Princeton Study: The U.S. Is Not ‘Losing’ Its Democracy, It’s Already Long Gone
The notion that citizens of the United States don’t actually live in a democracy has been picking up steam for decades, with scars from economic, social and political decay inflicting themselves ever more deeply into our psyches as the years move on.
You would think that, with the rise of science and technology, we would have been able to build a far more prosperous nation. Instead, we have seen a vast reduction in our standard of living, and are being forced to work longer and harder in increasingly menial and unfulfilling jobs across the board. We are ever more being subjected to the control-hungry vicissitudes of mega-corporations that are swallowing up American entrepreneurship and prosperous self-employment.
The notion that we as individuals are failing ourselves as a nation, and somehow have earned the massive and growing national debt as a result of our own poor decisions and ineptitude, is only valid if you still believe that we are living in a democracy, where the majority of individuals directly make policy. If in fact the United States ever fully operated this way, the least we can say is that our democracy is currently broken.
Of course, if you are in the small coterie of economic elites at the top of the pyramid, you don’t feel that anything is broken. In fact, in the back rooms where all the important meetings take place, you likely spend part of the time congratulating each other because things are going exactly according to plan.
A study by two political scientists at Princeton and Northwestern, Martin Gilens and Benjamin Page, analyzed 1,779 recent policy outcomes found that “economic elites and organized groups representing business interests have substantial independent impacts on U.S. government policy,” while average citizens “have little or no independent influence.”
The research had two parts: First, they measured the amount of political influence various groups have in America. Then, they checked this against some technical definitions of democracy, oligarchy, and other forms of government.
In our latest episode of The Collective Evolution Show on CETV, Joe Martino and I discuss this study and the broader notion of whether the system itself is simply broken and can be fixed, or if we should start thinking about how we can move away from it altogether. The opening clip is below, and for the full episode and hundreds of other inspiring shows and interviews, you can start a free 7-day trial on CETV today.
The Wealthy Have More Influence
The chart below shows how much political influence different groups have in America today. Not only do the wealthy have the most influence, ordinary voters have basically none.
To have “political influence” in this case means that Congress responds to you by passing the laws and policies you like. Low influence means you’re ignored — Congress passes laws that have no relationship to what you want.
Special interest groups also have sway over public policy. The researchers divided them into two types. “Mass” interest groups, which represent large groups of organized citizens, have a small amount of power. Business groups, like trade associations, have a moderate amount, likely because they can afford to spend more on lobbying and political donations.

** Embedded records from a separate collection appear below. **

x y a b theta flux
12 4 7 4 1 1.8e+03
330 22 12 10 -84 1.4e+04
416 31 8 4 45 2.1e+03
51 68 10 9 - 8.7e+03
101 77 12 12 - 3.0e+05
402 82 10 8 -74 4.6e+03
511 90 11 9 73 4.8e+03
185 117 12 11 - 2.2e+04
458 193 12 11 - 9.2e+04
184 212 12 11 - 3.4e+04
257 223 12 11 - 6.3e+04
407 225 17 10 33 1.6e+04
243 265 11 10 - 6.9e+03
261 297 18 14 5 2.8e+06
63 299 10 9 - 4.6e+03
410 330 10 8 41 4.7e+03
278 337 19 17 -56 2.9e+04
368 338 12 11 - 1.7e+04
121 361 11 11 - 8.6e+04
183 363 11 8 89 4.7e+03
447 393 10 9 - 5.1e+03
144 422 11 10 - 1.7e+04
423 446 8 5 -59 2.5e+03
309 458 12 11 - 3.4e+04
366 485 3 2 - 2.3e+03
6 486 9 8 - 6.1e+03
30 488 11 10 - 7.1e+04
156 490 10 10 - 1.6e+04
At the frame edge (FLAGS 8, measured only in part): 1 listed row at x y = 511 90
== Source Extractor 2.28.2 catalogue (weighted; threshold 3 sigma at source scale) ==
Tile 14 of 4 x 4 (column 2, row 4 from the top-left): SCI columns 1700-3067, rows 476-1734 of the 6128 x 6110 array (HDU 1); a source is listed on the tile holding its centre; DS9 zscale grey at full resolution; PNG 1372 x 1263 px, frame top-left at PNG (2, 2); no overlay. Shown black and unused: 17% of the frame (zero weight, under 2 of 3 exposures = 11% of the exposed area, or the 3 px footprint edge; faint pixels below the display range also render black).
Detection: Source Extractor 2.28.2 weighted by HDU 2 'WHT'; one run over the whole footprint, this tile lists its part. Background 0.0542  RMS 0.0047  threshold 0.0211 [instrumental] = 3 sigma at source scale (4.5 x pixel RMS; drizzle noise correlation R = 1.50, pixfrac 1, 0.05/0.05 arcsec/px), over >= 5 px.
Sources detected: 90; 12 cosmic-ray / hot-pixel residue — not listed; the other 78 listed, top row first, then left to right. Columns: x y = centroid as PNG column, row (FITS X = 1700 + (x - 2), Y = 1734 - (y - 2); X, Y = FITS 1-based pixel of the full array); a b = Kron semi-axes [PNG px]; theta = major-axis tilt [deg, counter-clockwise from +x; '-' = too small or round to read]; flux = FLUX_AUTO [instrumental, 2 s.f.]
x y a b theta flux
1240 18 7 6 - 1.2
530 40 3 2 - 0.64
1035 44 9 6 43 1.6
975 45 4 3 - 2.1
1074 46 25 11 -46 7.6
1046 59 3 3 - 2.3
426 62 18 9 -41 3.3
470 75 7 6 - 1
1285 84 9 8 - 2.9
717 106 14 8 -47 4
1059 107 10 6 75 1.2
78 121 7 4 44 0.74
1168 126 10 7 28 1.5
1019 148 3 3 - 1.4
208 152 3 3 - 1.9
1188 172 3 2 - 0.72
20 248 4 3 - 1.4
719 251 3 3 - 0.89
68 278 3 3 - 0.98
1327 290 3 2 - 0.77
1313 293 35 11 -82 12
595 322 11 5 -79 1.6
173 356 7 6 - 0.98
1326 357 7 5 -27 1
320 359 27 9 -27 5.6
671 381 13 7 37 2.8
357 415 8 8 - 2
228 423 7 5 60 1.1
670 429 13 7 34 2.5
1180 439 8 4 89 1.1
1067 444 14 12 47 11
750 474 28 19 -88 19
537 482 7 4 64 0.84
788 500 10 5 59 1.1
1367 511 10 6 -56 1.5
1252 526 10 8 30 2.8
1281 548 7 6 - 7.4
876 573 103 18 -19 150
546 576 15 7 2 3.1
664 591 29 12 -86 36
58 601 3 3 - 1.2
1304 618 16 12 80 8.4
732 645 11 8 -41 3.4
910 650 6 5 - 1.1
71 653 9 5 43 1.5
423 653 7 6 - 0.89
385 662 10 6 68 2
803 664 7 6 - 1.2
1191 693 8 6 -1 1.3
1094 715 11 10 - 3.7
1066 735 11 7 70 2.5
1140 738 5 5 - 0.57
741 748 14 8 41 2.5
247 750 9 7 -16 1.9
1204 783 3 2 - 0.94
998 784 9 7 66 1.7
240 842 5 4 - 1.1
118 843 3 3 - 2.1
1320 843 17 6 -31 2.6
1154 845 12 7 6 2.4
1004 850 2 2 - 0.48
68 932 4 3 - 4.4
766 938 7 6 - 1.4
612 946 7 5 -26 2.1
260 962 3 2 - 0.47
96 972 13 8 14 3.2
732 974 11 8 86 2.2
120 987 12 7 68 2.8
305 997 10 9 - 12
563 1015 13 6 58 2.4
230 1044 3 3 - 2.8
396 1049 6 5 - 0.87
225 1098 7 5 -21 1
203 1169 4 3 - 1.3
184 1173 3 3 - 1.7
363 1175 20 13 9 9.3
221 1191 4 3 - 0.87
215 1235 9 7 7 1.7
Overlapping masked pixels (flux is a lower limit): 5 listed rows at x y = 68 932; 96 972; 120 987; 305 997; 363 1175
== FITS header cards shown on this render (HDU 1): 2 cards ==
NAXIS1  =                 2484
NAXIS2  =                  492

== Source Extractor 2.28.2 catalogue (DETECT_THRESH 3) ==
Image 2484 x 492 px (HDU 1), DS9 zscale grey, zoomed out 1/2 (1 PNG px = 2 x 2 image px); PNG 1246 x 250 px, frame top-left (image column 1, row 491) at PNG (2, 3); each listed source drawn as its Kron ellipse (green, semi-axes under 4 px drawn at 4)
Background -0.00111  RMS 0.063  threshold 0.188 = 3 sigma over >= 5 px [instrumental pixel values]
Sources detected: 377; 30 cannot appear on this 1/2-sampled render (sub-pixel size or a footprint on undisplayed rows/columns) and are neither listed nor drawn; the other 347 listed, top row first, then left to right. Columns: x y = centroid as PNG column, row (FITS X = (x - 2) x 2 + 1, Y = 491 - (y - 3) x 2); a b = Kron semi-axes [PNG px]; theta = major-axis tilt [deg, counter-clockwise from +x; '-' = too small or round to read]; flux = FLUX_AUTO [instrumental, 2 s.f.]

None of this means that ordinary people never get what they want from Congress. Sometimes public opinion data matched up with things Congress actually did. However the vast majority were also outcomes favored by the wealthy and business interests. Statistically speaking, the government doesn’t care what 90% of Americans think.
America Is an Oligarchy
The authors defined four possible systems we might have: (1) democracy, (2) oligarchy, or semi-democratic systems dominated by (3) interest groups generally or (4) business groups especially. You can look at the chart below and judge for yourself: America in 2014 matches mostly with the oligarchy model — an oligarchy of wealthy individuals. In fact, the general public has even less influence than it does in a typical oligarchy model.
The problem here isn’t the existence of wealth, or that wealthy Americans have political opinions. It’s that the government is representing only 10% of the American people. Everyone else is living with something less than democracy.
The authors make the following observations: Organized groups regularly lobby and fraternize with public officials; move through revolving doors between public and private employment; provide self-serving information to officials; draft legislation; and spend a great deal of money on election campaigns.
At its heart, this is a problem of corruption – caused by money in our political system. Such corruption is fundamentally opposed to the ideals of our republic because “the public is likely to be a more certain guardian of its own interests than any feasible alternative.”
While some might argue that introducing new campaign finance laws as well as anti-corruption legislation is the answer, we have to remember that the foxes remain in charge of the hen house, and there is always resistance from lawmakers to introduce, implement, and enforce legislation that will reduce their power and ultimately find them guilty of having obtained their power through corrupt means. More than likely this problem will only get solved when we amass the collective will to walk away from this system, and create one that is more aligned with our values and aspirations.